EXCERPTED DATA
"""

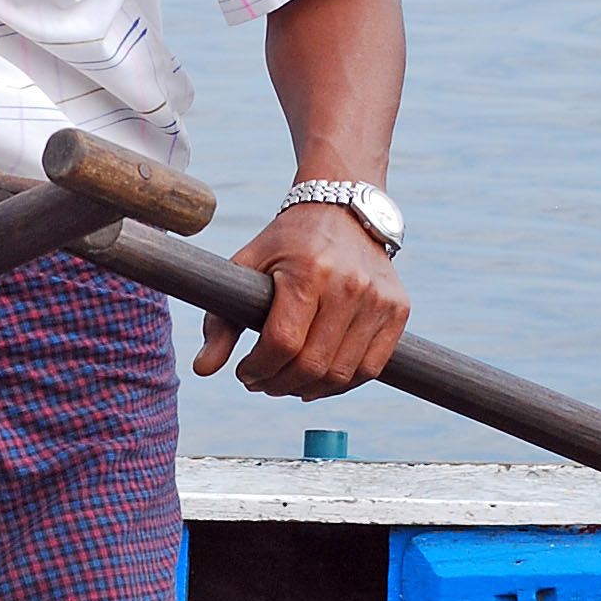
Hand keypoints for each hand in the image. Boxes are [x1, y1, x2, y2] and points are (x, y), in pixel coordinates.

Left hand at [194, 201, 408, 397]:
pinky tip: (318, 381)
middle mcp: (350, 285)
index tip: (244, 373)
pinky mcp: (398, 309)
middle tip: (261, 383)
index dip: (257, 369)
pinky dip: (341, 384)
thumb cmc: (287, 242)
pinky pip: (371, 368)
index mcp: (309, 271)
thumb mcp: (247, 266)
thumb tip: (203, 369)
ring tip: (286, 383)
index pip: (282, 343)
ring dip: (307, 390)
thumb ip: (222, 320)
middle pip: (311, 365)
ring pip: (342, 374)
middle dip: (278, 385)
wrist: (344, 209)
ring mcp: (379, 299)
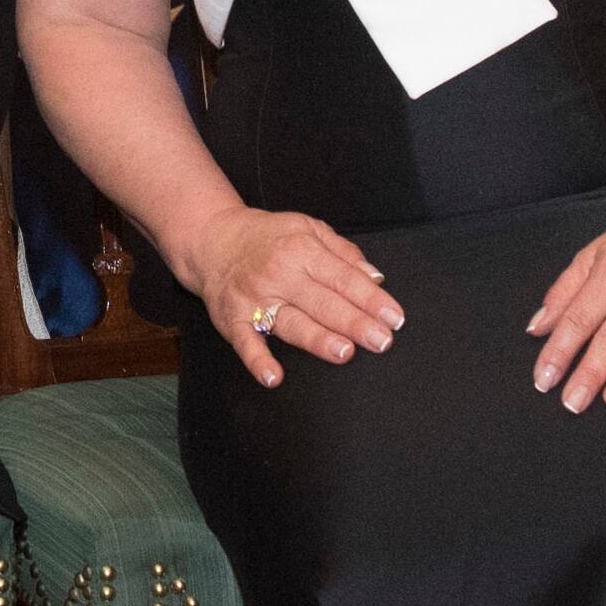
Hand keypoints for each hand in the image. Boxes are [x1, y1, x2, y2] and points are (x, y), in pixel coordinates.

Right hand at [187, 208, 402, 386]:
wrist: (212, 239)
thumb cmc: (267, 237)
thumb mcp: (308, 228)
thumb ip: (344, 253)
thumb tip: (375, 277)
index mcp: (301, 250)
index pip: (343, 278)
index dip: (371, 299)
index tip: (394, 317)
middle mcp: (279, 274)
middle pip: (322, 302)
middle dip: (354, 322)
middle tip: (381, 340)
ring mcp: (255, 299)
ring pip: (291, 323)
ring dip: (317, 339)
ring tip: (343, 352)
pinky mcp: (233, 319)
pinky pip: (246, 343)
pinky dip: (258, 361)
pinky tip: (273, 377)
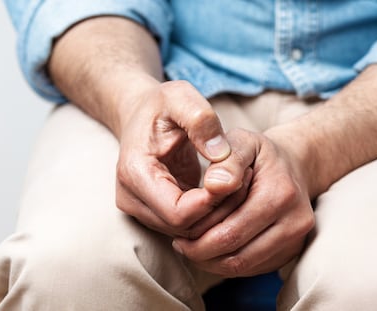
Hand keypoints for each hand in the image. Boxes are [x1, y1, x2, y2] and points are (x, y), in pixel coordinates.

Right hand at [115, 80, 247, 236]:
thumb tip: (222, 156)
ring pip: (187, 233)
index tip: (236, 176)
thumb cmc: (160, 105)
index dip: (212, 202)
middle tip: (245, 180)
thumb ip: (201, 120)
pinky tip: (225, 189)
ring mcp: (141, 208)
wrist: (141, 115)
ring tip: (238, 182)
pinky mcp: (154, 211)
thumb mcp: (180, 97)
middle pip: (184, 228)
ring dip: (217, 214)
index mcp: (135, 174)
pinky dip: (210, 213)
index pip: (178, 213)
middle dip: (219, 210)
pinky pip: (187, 225)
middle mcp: (132, 199)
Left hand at [172, 128, 314, 276]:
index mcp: (281, 195)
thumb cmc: (258, 154)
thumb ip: (227, 161)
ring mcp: (296, 240)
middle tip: (180, 246)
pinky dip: (228, 263)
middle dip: (202, 255)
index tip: (177, 234)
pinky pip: (254, 268)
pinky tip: (213, 249)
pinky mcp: (292, 251)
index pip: (230, 233)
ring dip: (213, 263)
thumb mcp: (242, 142)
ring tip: (192, 249)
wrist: (292, 165)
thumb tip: (213, 186)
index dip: (198, 239)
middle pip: (237, 256)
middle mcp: (295, 222)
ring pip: (244, 267)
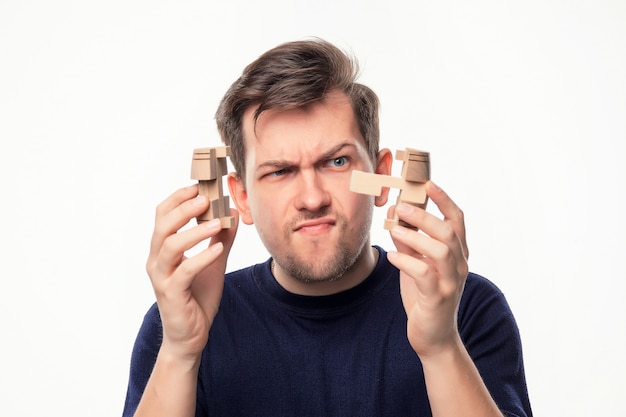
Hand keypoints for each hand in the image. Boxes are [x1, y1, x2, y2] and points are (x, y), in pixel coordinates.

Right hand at [146, 185, 237, 361]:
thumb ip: (221, 238)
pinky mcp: (172, 294)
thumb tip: (233, 212)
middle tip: (205, 198)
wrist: (191, 335)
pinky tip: (218, 249)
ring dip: (194, 231)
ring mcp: (162, 277)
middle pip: (162, 226)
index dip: (177, 198)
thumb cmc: (197, 297)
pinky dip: (201, 257)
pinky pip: (184, 271)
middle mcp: (157, 260)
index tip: (197, 186)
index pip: (162, 215)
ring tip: (217, 222)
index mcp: (163, 249)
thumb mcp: (214, 262)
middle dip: (183, 209)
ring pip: (170, 246)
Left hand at [387, 181, 468, 357]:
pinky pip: (424, 275)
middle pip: (448, 231)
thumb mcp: (417, 265)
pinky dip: (407, 262)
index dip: (444, 200)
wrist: (434, 337)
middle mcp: (459, 265)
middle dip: (424, 215)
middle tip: (400, 206)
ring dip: (415, 236)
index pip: (457, 220)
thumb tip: (395, 217)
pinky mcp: (438, 299)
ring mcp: (451, 282)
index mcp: (457, 254)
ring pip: (440, 250)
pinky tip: (393, 256)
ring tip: (394, 229)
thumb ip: (410, 242)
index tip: (427, 183)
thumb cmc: (425, 297)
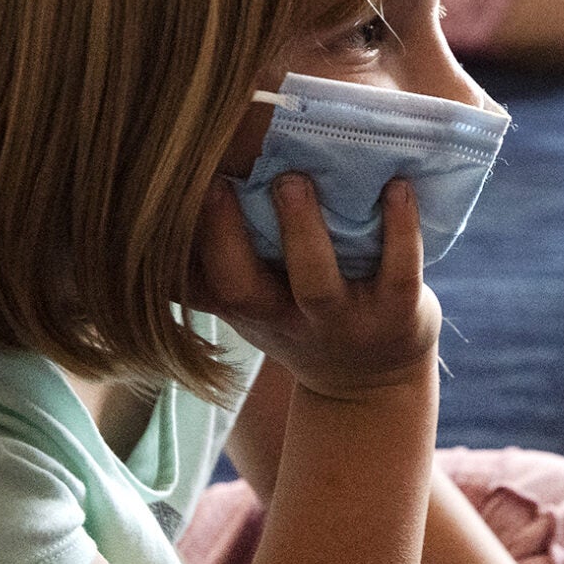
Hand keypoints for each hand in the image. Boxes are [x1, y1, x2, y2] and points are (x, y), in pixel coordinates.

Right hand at [190, 174, 438, 402]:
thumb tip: (163, 199)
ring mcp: (343, 321)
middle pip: (241, 288)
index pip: (197, 281)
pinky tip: (398, 187)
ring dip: (303, 231)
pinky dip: (401, 228)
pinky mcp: (399, 314)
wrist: (371, 383)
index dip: (176, 245)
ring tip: (294, 180)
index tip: (168, 193)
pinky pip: (399, 272)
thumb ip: (209, 265)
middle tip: (218, 181)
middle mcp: (285, 318)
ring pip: (315, 283)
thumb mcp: (247, 303)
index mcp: (244, 308)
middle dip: (224, 236)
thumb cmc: (297, 318)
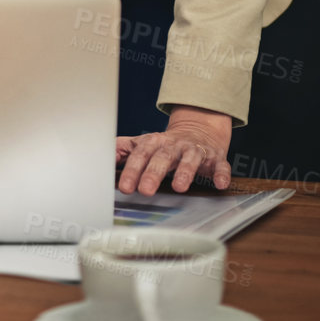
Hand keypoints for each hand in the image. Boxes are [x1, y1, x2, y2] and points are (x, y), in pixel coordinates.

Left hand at [115, 105, 232, 195]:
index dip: (132, 170)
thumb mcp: (143, 144)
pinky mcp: (215, 158)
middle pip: (163, 157)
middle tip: (145, 190)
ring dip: (185, 172)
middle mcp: (174, 145)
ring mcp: (195, 151)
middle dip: (154, 173)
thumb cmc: (166, 144)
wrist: (198, 130)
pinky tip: (219, 184)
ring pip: (190, 159)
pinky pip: (220, 165)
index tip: (124, 187)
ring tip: (179, 187)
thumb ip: (122, 150)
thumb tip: (99, 155)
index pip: (140, 155)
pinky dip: (220, 174)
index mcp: (154, 143)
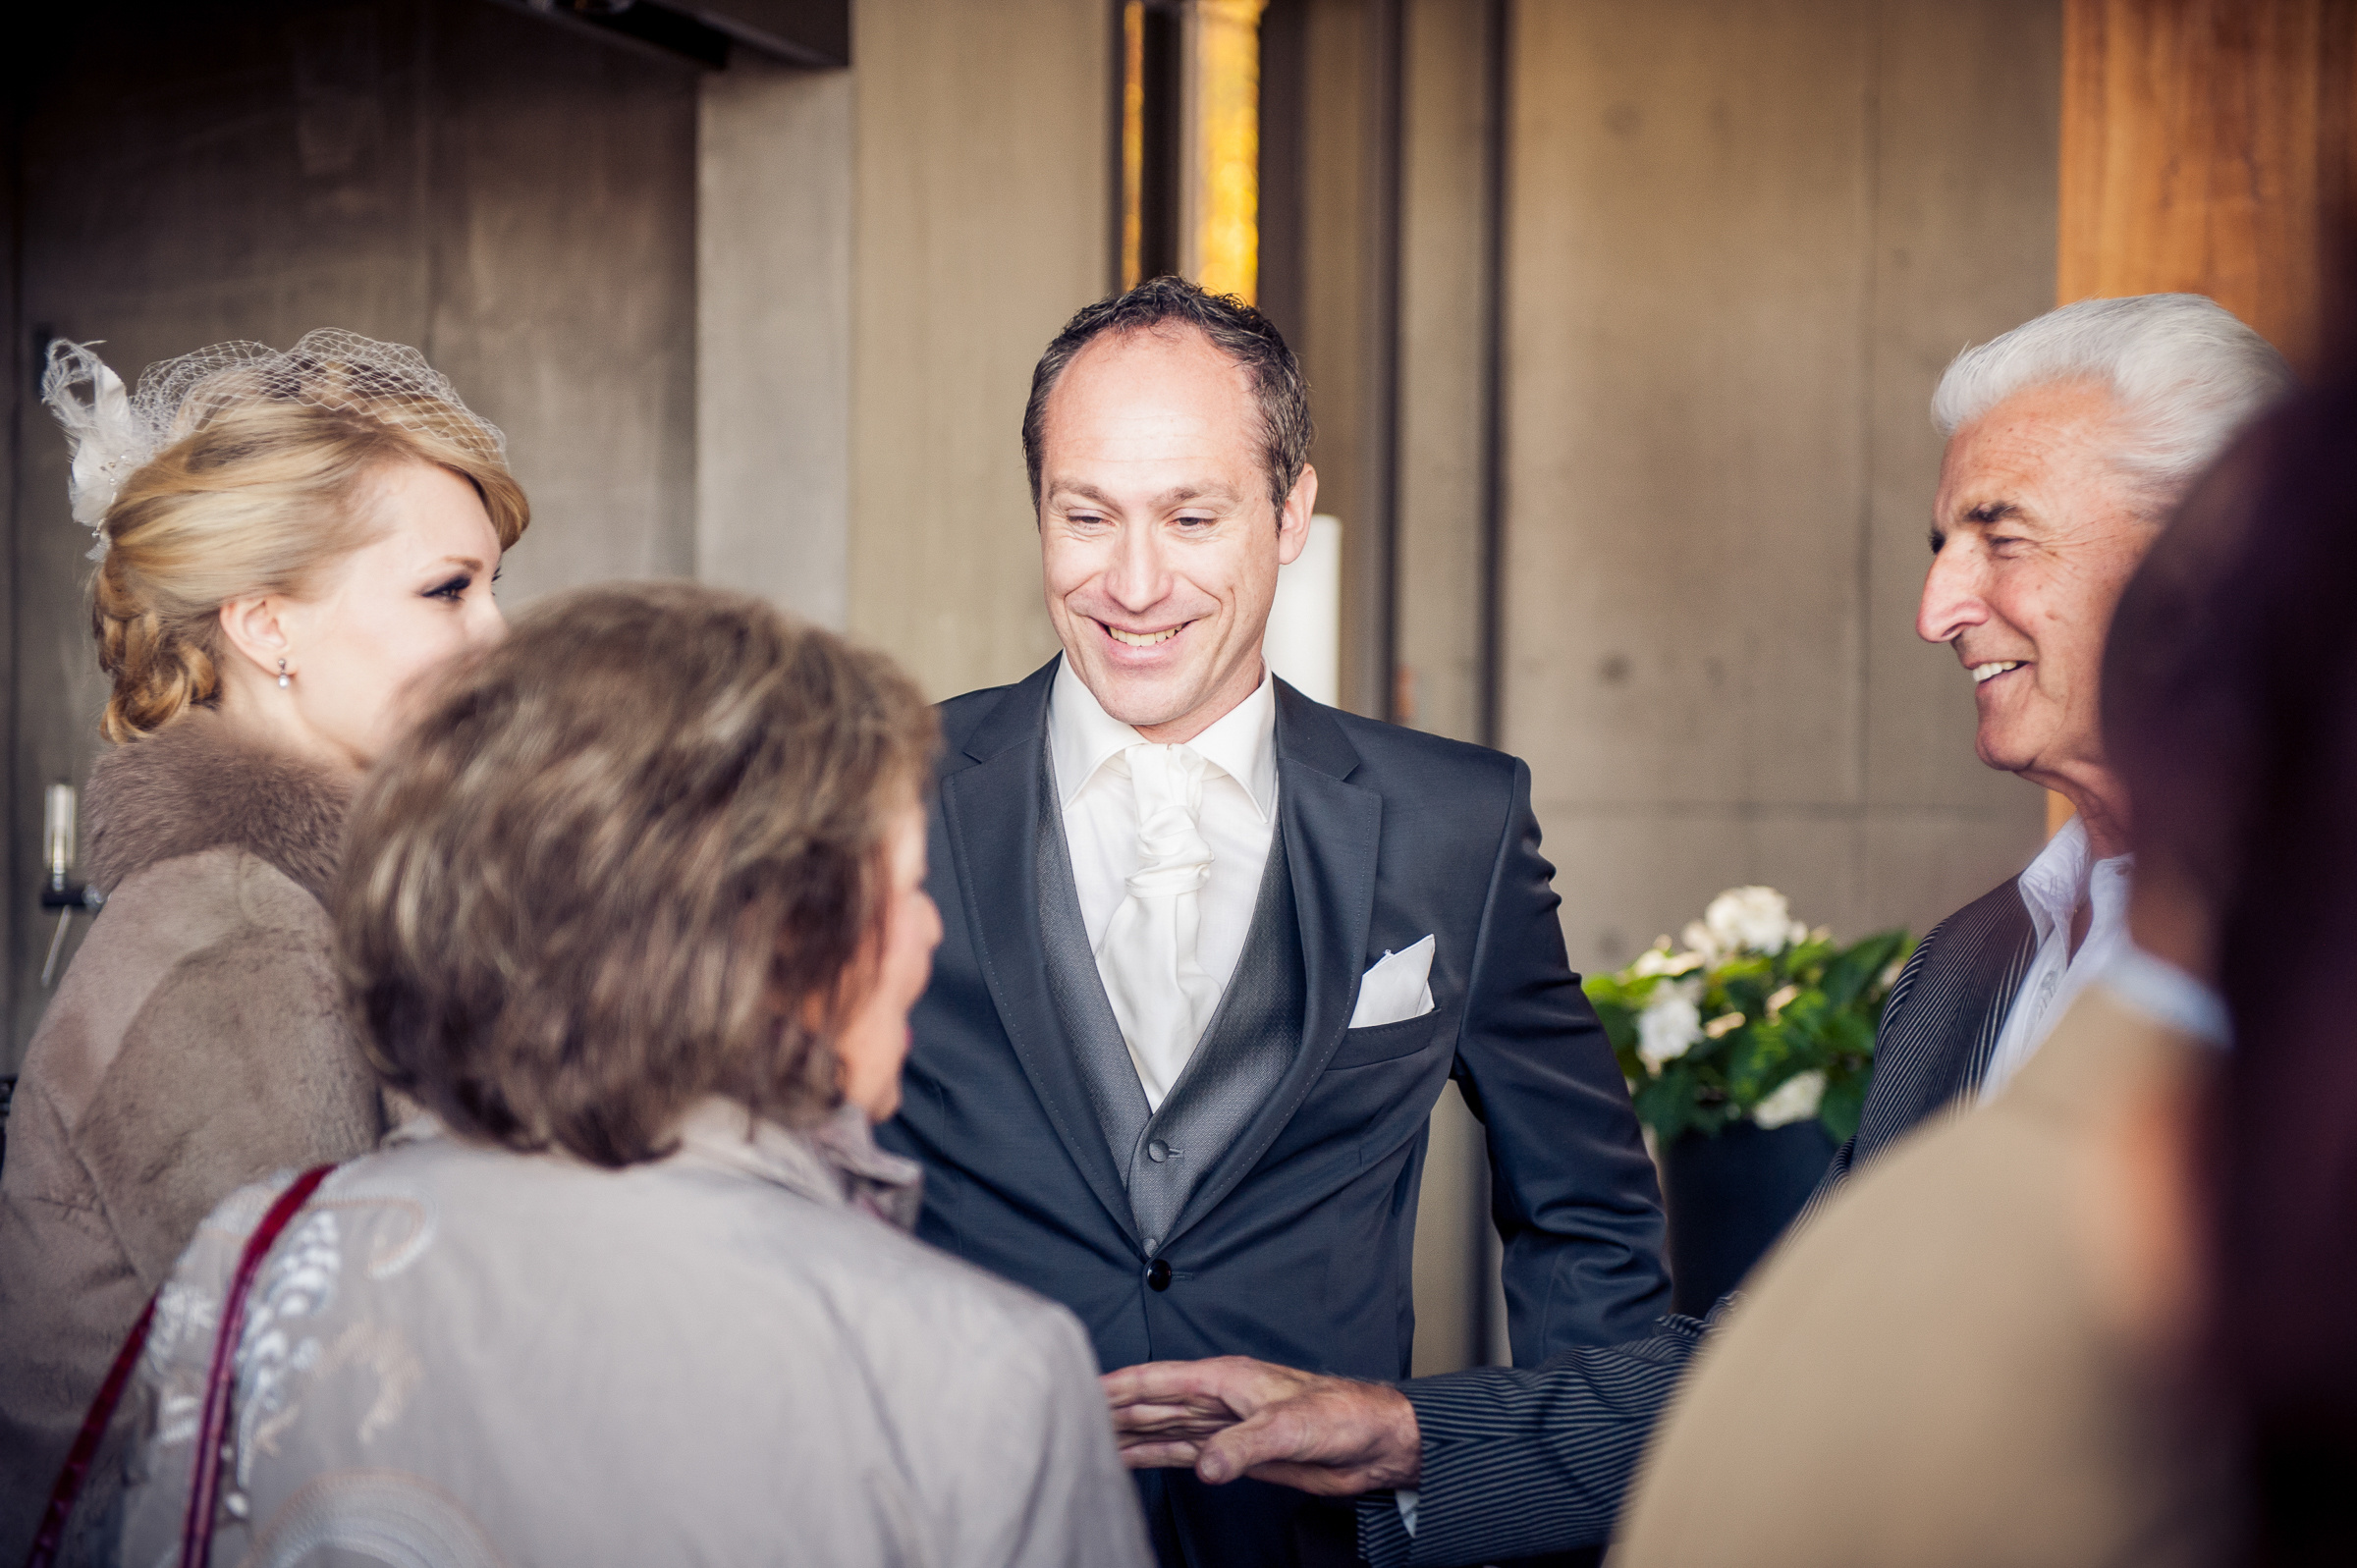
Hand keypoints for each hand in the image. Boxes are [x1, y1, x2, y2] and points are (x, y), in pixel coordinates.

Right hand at [1100, 1355, 1421, 1494]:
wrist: (1376, 1441)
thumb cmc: (1344, 1414)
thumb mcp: (1290, 1426)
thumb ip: (1243, 1446)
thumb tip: (1204, 1467)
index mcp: (1226, 1378)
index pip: (1159, 1379)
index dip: (1118, 1383)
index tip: (1080, 1386)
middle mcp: (1219, 1398)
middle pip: (1152, 1403)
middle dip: (1111, 1408)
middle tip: (1065, 1414)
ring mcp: (1225, 1425)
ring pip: (1162, 1427)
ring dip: (1127, 1433)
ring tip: (1085, 1437)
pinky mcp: (1236, 1452)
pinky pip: (1183, 1452)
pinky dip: (1153, 1455)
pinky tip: (1129, 1457)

"""

EXERCISE GOAL
Scan the records for the string "Left" and show every line that contains it.

ANSWER SPACE
Left hand at [194, 201, 408, 397]:
Left hand at [172, 128, 314, 276]:
Left hand at [387, 181, 468, 357]:
Left hand at [115, 105, 232, 195]:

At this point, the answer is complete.